What I want is to know that whatever product I have will “kill all known germs dead” – I don’t care what they are, I just want to know that they’re protected. And if I’m going to pay for daily, monthly or yearly updates, I’d like the vendor to take on some of the liability – if I get infected, whether for my own stupidity or because the product hasn’t worked the way it’s supposed to, then I’d like to be repaid for the damage. Insurance companies don’t say, “sorry sir, you should have seen that the slope was steep and that the route was clearly marked as a black run and declined to descend; when you did and you broke your leg, you failed to comply with our policies”. Why should I pay the fee but get no real coverage? Having seen, only a few weeks ago, a perfectly good (and accredited) up-to-date bit of virus protection software get tricked by a particularly malicious bit of trickery causing widespread damage, it does happen.

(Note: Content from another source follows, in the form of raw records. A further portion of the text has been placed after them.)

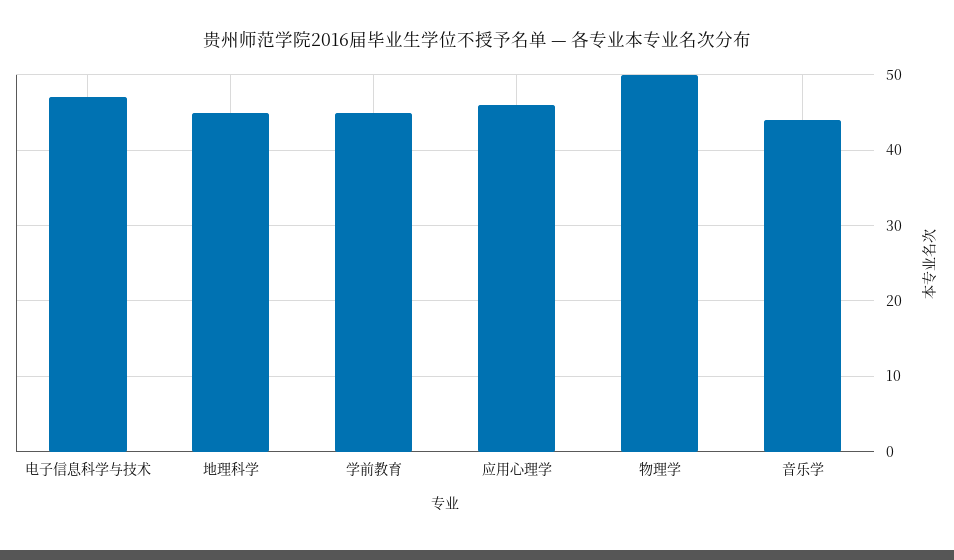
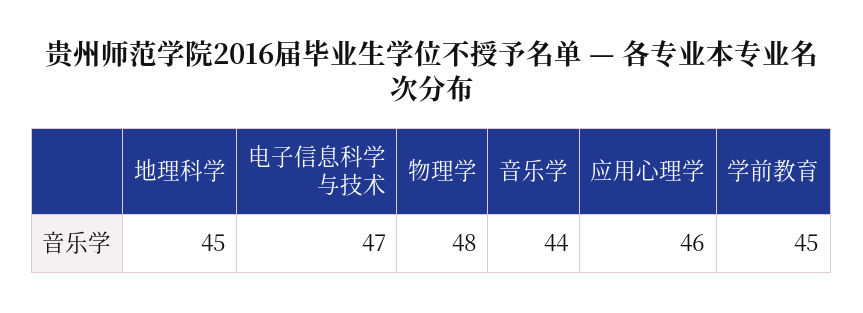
  {
    "电子信息科学与技术": 47,
    "地理科学": 45,
    "学前教育": 45,
    "应用心理学": 46,
-   "物理学": 50,
+   "物理学": 48,
    "音乐学": 44
  }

Sadly, even Domestos has had to abandon its 50 year old slogan “kills all known germs dead” to say that it kills only “99 per cent of known germs”. That will be advertising standards for you.
At the rate of technology change, we need kills “all germs dead, known or unknown”. But, in the meantime, with Vista vulnerabilities reportedlly being sold on the internet for $50,000 and up, we’re going to have to pay more than a little bit of extra attention.